İkinci Dünya Savaşı sonrası Amerikası’nda İspanyolca konuşan grublar da ayırımcılıkla karşılaştılar. Küba, Portoriko, Meksika ve Orta Amerika’dan gelen bu kişiler çok kez beceri sahibi değillerdi ve İngilizce konuşamıyorlardı. Bazıları tarım işçisi olarak çalıştılar ve zaman zaman ürün toplarken zalimce muamele gördüler; diğer bazıları kentlere yayıldılar ve eski göçmen grupları gibi, daha iyi bir yaşam peşinde koşarken önemli zorluklarla karşılaştılar.
Chicano’lar ya da Meksikalı-Amerikalılar, radikal Asociacion Nacional Maxico-Americana gibi örgütlerde harekete geçtiler; fakat, 1960’lara kadar herhangi bir karşı koyma eylemi başlatmadılar. Lyndon Johnson’un yoksullara yönelik programının onlara daha yaygın fırsatlar yaratacağını umuyorlardı; ancak, bürokratların pek fazla sesi çıkmayan grublara yanıt vermediklerini gördüler. Özellikle siyah eylemcilik örneği, pluralist bir toplumda siyasal baskının önemini İspanyol kökenlilere öğretti.
Tarım işçileri, 1935 tarihli Ulusal Çalışma İlişkileri Yasası ile getirilen örgütlenme ve toplu sözleşme yapma hakkı güvencesi dışında bırakılmışlardı. Hemen hemen tümüyle İspanyol kökenlilerin egemenliğinde bulunan Birleşik Tarım İşçileri Sendikası’nın kurucusu olan Cesar Chavez, örgütünün tanınmasını sağlama konusunda doğrudan eylemin ne kadar yararlı olduğunu kanıtladı. California’daki üzüm üreticilerini karşısına alan Chavez, ülke genelinde bir boykot çağrısında bulundu ve anılan boykot sonucu, istismar edilmekte olan göçmen işçilere sendikalarda temsil edilme hakkı tanındı. Marul ve diğer ürünlere karşı yapılan buna benzer boykotlar da başarılı oldu.

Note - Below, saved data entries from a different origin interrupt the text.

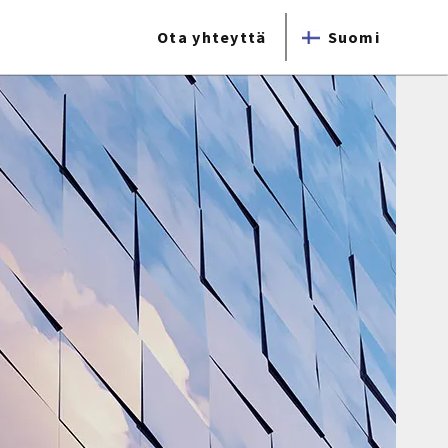
Ota yhteyttä
Suomi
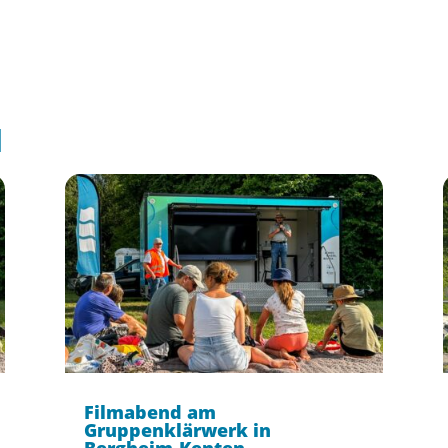
l
Filmabend am
Gruppenklärwerk in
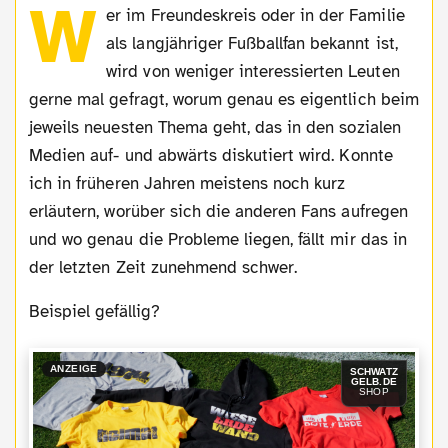
W
er im Freundeskreis oder in der Familie
als langjähriger Fußballfan bekannt ist,
wird von weniger interessierten Leuten
gerne mal gefragt, worum genau es eigentlich beim
jeweils neuesten Thema geht, das in den sozialen
Medien auf- und abwärts diskutiert wird. Konnte
ich in früheren Jahren meistens noch kurz
erläutern, worüber sich die anderen Fans aufregen
und wo genau die Probleme liegen, fällt mir das in
der letzten Zeit zunehmend schwer.
Beispiel gefällig?
ANZEIGE
SCHWATZ
GELB.DE
SHOP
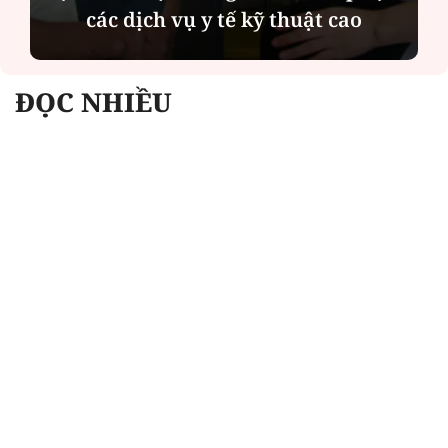
các dịch vụ y tế kỹ thuật cao
ĐỌC NHIỀU
Công an Hà Nội xử lý loạt quán game hoạt
động xuyên đêm
Ngân hàng trở lại "ngôi vương" phát hành
trái phiếu: Báo hiệu cuộc đua vốn mới
Về Lấp Vò khám phá điểm sáng mới của du
lịch cộng đồng
Từ 4/8, chính thức lọc ảo xét tuyển đại học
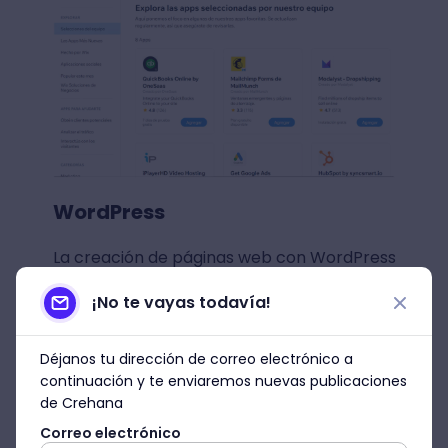
WordPress
La creación de páginas web con WordPress
te permite entrar a las ligas mayores de
¡No te vayas todavía!
personalización de web en CMS. En esta
esquina compitiendo entre los pesos
pesados, se encuentran los
más de
Déjanos tu dirección de correo electrónico a
58,000 plugins de WordPress.
continuación y te enviaremos nuevas publicaciones
de Crehana
¿Qué es un plugin? Marina Rodrigo,
Correo electrónico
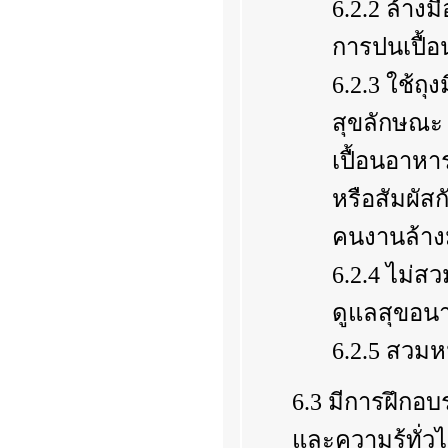
6.2.2 ล้างม
การปนเปื้
6.2.3 ใช้ถ
สุขลักษณะ 
เปื้อนอาหา
หรือสัมผัส
คนงานล้าง
6.2.4 ไม่ส
ดูแลสุขอน
6.2.5 สวมห
6.3 มีการฝึกอบร
และความรู้ทั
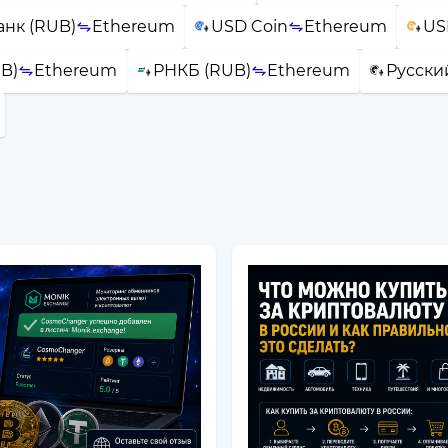
анк (RUB)
Ethereum
USD Coin
Ethereum
US
B)
Ethereum
РНКБ (RUB)
Ethereum
Русски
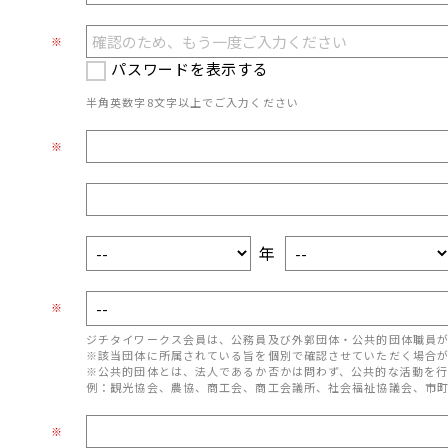
※
パスワードを表示する
半角英数字8文字以上でご入力ください
※
年
※
ジチタイワークス会員は、公務員及び外郭団体・公共的団体職員
※該当団体に所属されている旨を個別で確認させていただく場合
※公共的団体とは、法人であるか否かは問わず、公共的な活動を行
例：観光協会、農協、商工会、商工会議所、社会福祉協議会、市
※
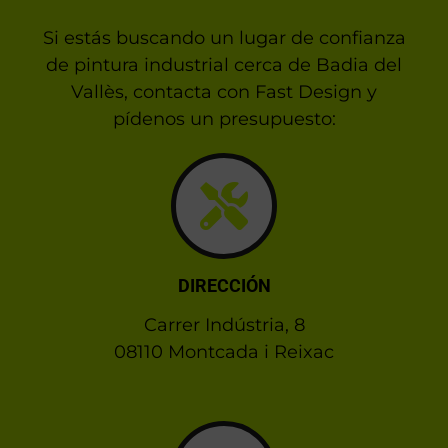
Si estás buscando un lugar de confianza
de pintura industrial cerca de Badia del
Vallès, contacta con Fast Design y
pídenos un presupuesto:
DIRECCIÓN
Carrer Indústria, 8
08110 Montcada i Reixac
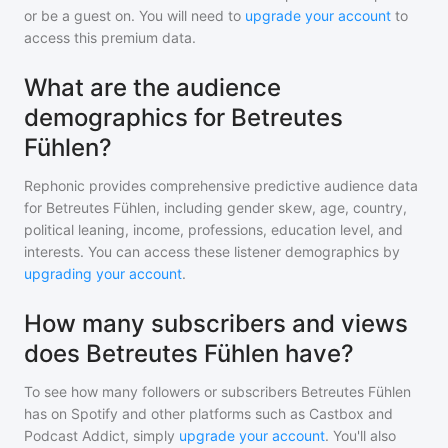
or be a guest on. You will need to
upgrade your account
to
access this premium data.
What are the audience
demographics for Betreutes
Fühlen?
Rephonic provides comprehensive predictive audience data
for
Betreutes Fühlen
, including gender skew, age, country,
political leaning, income, professions, education level, and
interests. You can access these listener demographics by
upgrading your account
.
How many subscribers and views
does Betreutes Fühlen have?
To see how many followers or subscribers
Betreutes Fühlen
has on Spotify and other platforms such as Castbox and
Podcast Addict, simply
upgrade your account
. You'll also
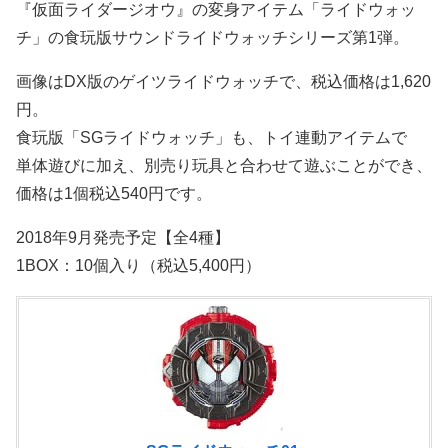
『仮面ライダージオウ』の変身アイテム「ライドウォッ
チ」の食玩版サウンドライドウォッチシリーズ第1弾。
画像はDX版のゲイツライドウォッチで、税込価格は1,620
円。
食玩版「SGライドウォッチ」も、トイ連動アイテムで
単体遊びに加え、別売り玩具と合わせて遊ぶことができ、
価格は1個税込540円です。
2018年9月発売予定【全4種】
1BOX：10個入り（税込5,400円）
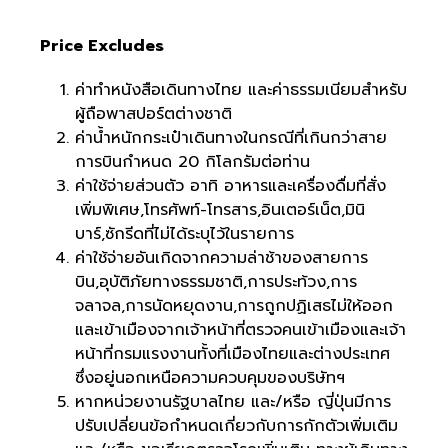
Price Excludes
ค่าทำหนังสือเดินทางไทย และค่าธรรมเนียมสำหรับ
ผู้ถือพาสปอร์ตต่างชาติ
ค่าน้ำหนักกระเป๋าเดินทางในกรณีที่เกินกว่าสาย
การบินกำหนด 20 กิโลกรัมต่อท่าน
ค่าใช้จ่ายส่วนตัว อาทิ อาหารและเครื่องดื่มที่สั่ง
เพิ่มพิเศษ,โทรศัพท์-โทรสาร,อินเตอร์เน็ต,มินิ
บาร์,ซักรีดที่ไม่ได้ระบุไว้ในรายการ
ค่าใช้จ่ายอันเกิดจากความล่าช้าของสายการ
บิน,อุบัติภัยทางธรรมชาติ,การประท้วง,การ
จลาจล,การนัดหยุดงาน,การถูกปฏิเสธไม่ให้ออก
และเข้าเมืองจากเจ้าหน้าที่ตรวจคนเข้าเมืองและเจ้า
หน้าที่กรมแรงงานทั้งที่เมืองไทยและต่างประเทศ
ซึ่งอยู่นอกเหนือความควบคุมของบริษัทฯ
หากหน่วยงานรัฐบาลไทย และ/หรือ ญี่ปุ่นมีการ
ปรับเปลี่ยนข้อกำหนดเกี่ยวกับการกักตัวเพิ่มเติม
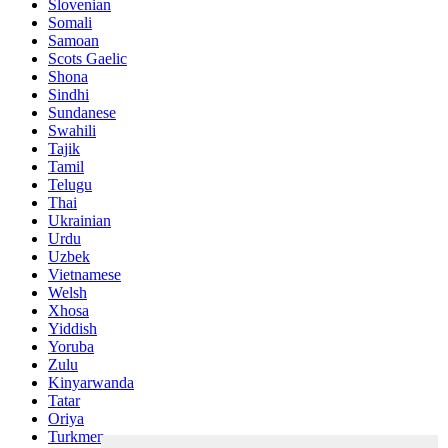
Slovenian
Somali
Samoan
Scots Gaelic
Shona
Sindhi
Sundanese
Swahili
Tajik
Tamil
Telugu
Thai
Ukrainian
Urdu
Uzbek
Vietnamese
Welsh
Xhosa
Yiddish
Yoruba
Zulu
Kinyarwanda
Tatar
Oriya
Turkmen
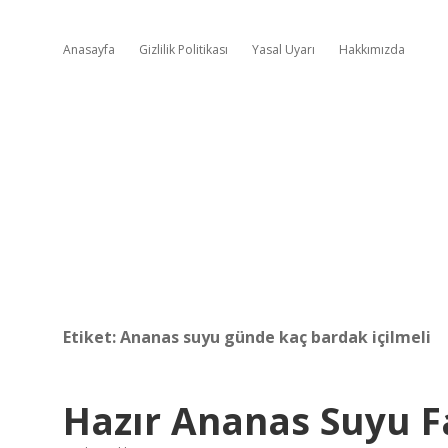
Anasayfa
Gizlilik Politikası
Yasal Uyarı
Hakkımızda
Etiket:
Ananas suyu günde kaç bardak içilmeli
Hazır Ananas Suyu F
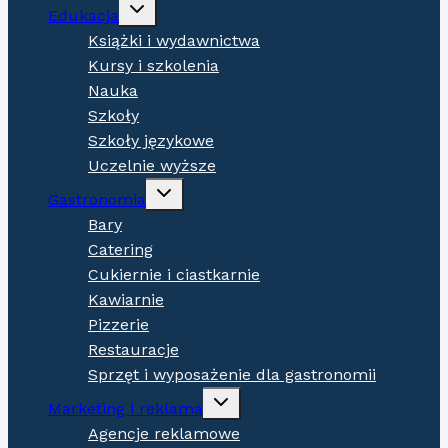
Expand
Edukacja
child
menu
Książki i wydawnictwa
Kursy i szkolenia
Nauka
Szkoły
Szkoły językowe
Uczelnie wyższe
Expand
Gastronomia
child
menu
Bary
Catering
Cukiernie i ciastkarnie
Kawiarnie
Pizzerie
Restauracje
Sprzęt i wyposażenie dla gastronomii
Expand
Marketing i reklama
child
menu
Agencje reklamowe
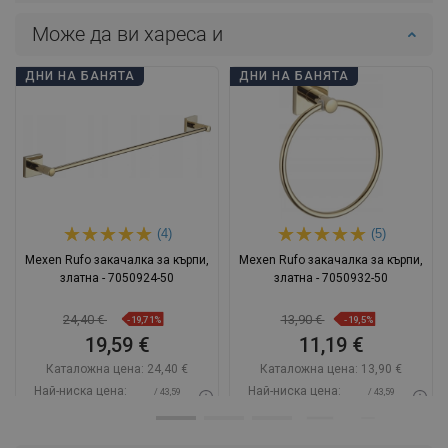
Може да ви хареса и
ДНИ НА БАНЯТА
ДНИ НА БАНЯТА
(4)
(5)
Mexen Rufo закачалка за кърпи,
Mexen Rufo закачалка за кърпи,
златна - 7050924-50
златна - 7050932-50
24,40 €
13,90 €
-19,71%
-19,5%
19,59 €
11,19 €
Каталожна цена:
24,40 €
Каталожна цена:
13,90 €
Най-ниска цена:
Най-ниска цена:
/ 43,59
/ 43,59
19,59 €
11,19 €
BGN
BGN
Наличност:
В наличност
Наличност:
В наличност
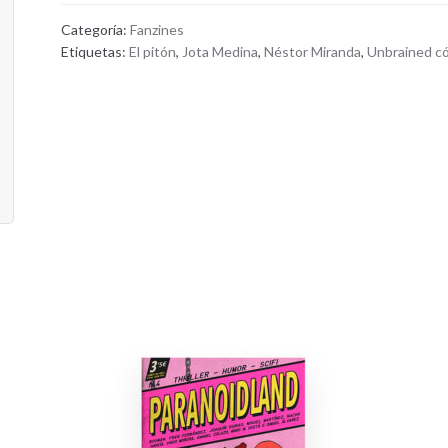
Categoría:
Fanzines
Etiquetas:
El pitón
,
Jota Medina
,
Néstor Miranda
,
Unbrained c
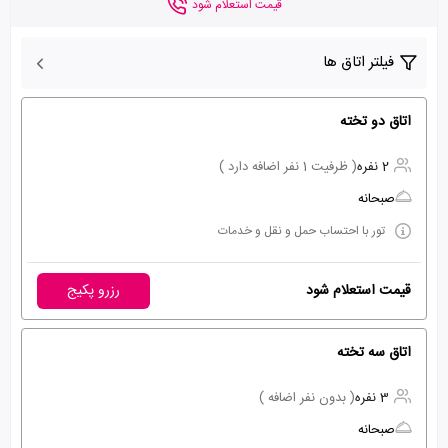
قیمت استعلام شود
فیلتر اتاق ها
اتاق دو تخته
2 نفره
( ظرفیت 1 نفر اضافه دارد )
صبحانه
تور با احتساب حمل و نقل و خدمات
قیمت استعلام شود
رزرو پکیج
اتاق سه تخته
3 نفره
( بدون نفر اضافه )
صبحانه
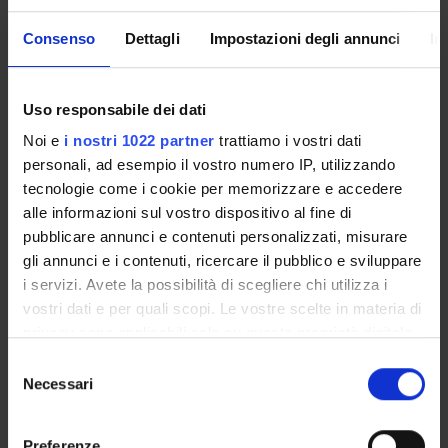
Finanziamento:
assegnato e gestito dal Dipartimento
Consenso
Dettagli
Impostazioni degli annunci
In
Programma:
PRESTPAG - Prestazioni a pagamento
Uso responsabile dei dati
PARTECIPANTI AL PROGETTO
Noi e
i nostri 1022 partner
trattiamo i vostri dati
personali, ad esempio il vostro numero IP, utilizzando
Roberto De Marco
tecnologie come i cookie per memorizzare e accedere
Paolo Girardi
alle informazioni sul vostro dispositivo al fine di
Professore a contratto
pubblicare annunci e contenuti personalizzati, misurare
Pierpaolo Marchetti
gli annunci e i contenuti, ricercare il pubblico e sviluppare
Tecnico-Amministrativo
i servizi. Avete la possibilità di scegliere chi utilizza i
vostri dati e per quali scopi. Le vostre scelte in materia di
Alessandro Marcon
privacy sono applicabili solo su questa proprietà digitale
Professore associato
in cui avete effettuato le vostre scelte. È possibile
Selezione
Giancarlo Pesce
modificare o revocare il proprio consenso in qualsiasi
Necessari
del
momento dalla Dichiarazione sui cookie o facendo clic
consenso
sull'icona di attivazione della privacy.
Preferenze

Tarım işletmecileri Chavez’in örgütünün çabalarını engellemeyi sürdürdülerse de, daha yüksek ücret alınmasına ve daha iyi çalışma koşulları elde edilmesine yönelik temsil için yasal temel sağlanmıştı.
İspanyol kökenliler politikada da etkin olmaya başladılar. 1961’de Henry B.Gonzalez Texas’tan Kongre üyesi seçildi. Üç yıl sonra, yine bir Texaslı olan Elizo (“Kika”) de la Garza onu izledi ve New Mexico’lu Joseph Montoya Senato seçimini kazandı. Hem Gonzalez hem de de la Garza, daha sonraları Temsilciler Meclisi’nde komite başkanlığına yükseldiler. 1970’lerde ve 1980’lerde İspanyol kökenlilerin politikadaki etkileri giderek çoğaldı ve Bill Clinton başkanlığa seçilince İspanyol kökenli iki politikacıyı bakanlar kuruluna atadı; eski San Antonio belediye başkanı Henry Cisneros İskan ve Kentsel Gelişme Bakanı ve eski Denver belediye başkanı Federico Pena da Ulaştırma Bakanı oldular.